### PROBLEM:
Your answer should be the exact lines of the data below from the one containing "10 314 15.61" through the one containing "2 224 50.26"; please include nothing else.

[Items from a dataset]

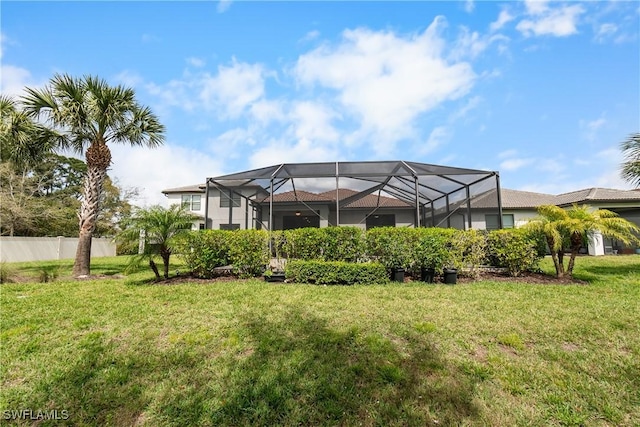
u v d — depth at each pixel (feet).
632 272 29.35
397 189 46.55
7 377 9.54
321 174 36.32
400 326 13.25
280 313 15.28
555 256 26.12
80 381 9.27
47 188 72.38
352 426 7.38
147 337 12.38
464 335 12.36
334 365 10.00
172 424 7.54
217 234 26.63
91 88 30.71
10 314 15.61
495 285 22.71
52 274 29.53
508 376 9.34
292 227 65.16
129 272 24.76
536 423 7.42
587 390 8.66
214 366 10.02
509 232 27.50
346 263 23.99
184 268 30.09
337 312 15.39
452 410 7.89
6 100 33.19
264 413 7.80
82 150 34.83
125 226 24.82
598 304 16.89
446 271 23.99
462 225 42.47
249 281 25.00
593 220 24.44
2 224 50.26
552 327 13.15
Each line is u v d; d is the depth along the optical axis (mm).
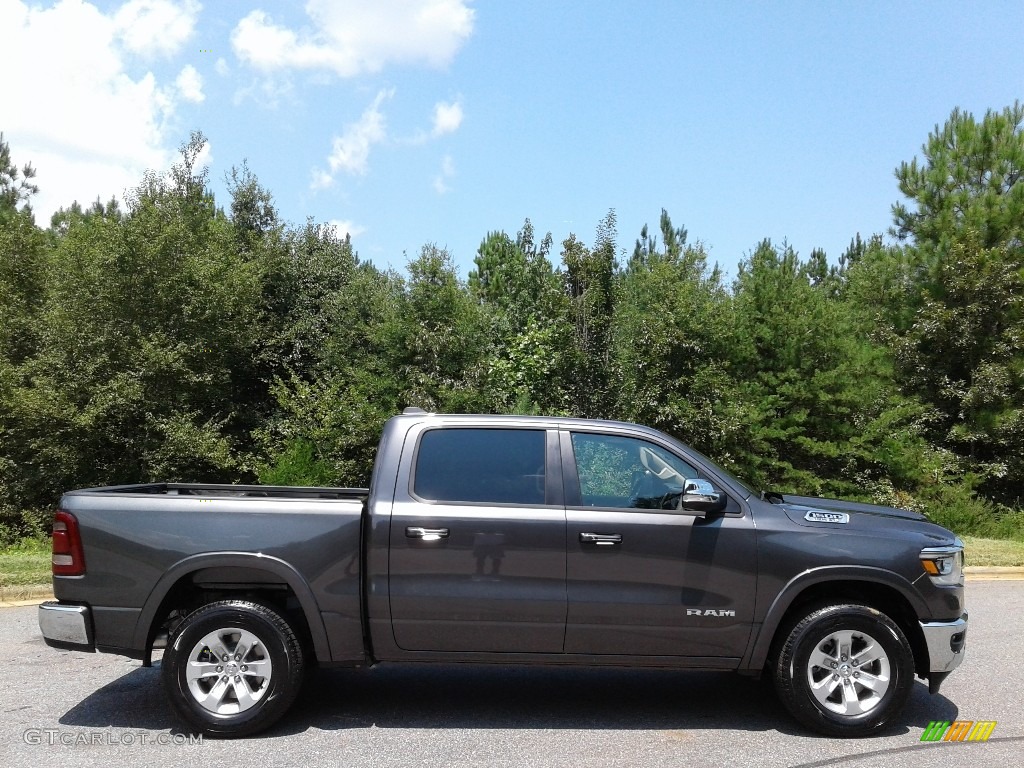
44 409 16688
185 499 5301
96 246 17422
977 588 10609
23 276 20297
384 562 5203
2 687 6152
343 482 16391
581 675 6574
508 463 5449
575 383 16844
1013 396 17812
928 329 18188
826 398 15867
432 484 5371
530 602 5176
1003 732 5250
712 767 4621
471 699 5910
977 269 18109
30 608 8930
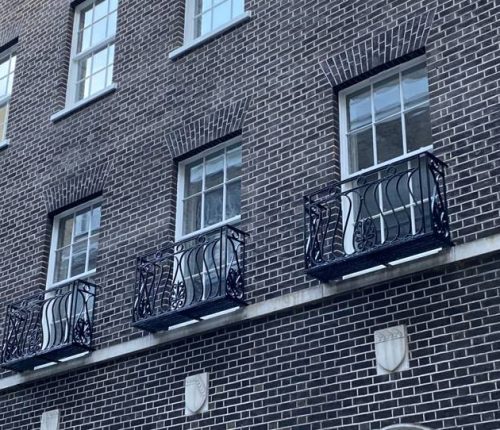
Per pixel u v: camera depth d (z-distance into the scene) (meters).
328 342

### FINAL ANSWER:
10 314 15.61
495 285 22.71
52 274 29.53
508 376 9.34
292 227 65.16
129 272 24.76
536 423 7.42
587 390 8.66
214 366 10.02
509 232 27.50
346 263 23.99
184 268 30.09
337 312 15.39
452 410 7.89
6 100 33.19
264 413 7.80
82 150 34.83
125 226 24.82
598 304 16.89
446 271 23.99
462 225 42.47
249 281 25.00
593 220 24.44
2 224 50.26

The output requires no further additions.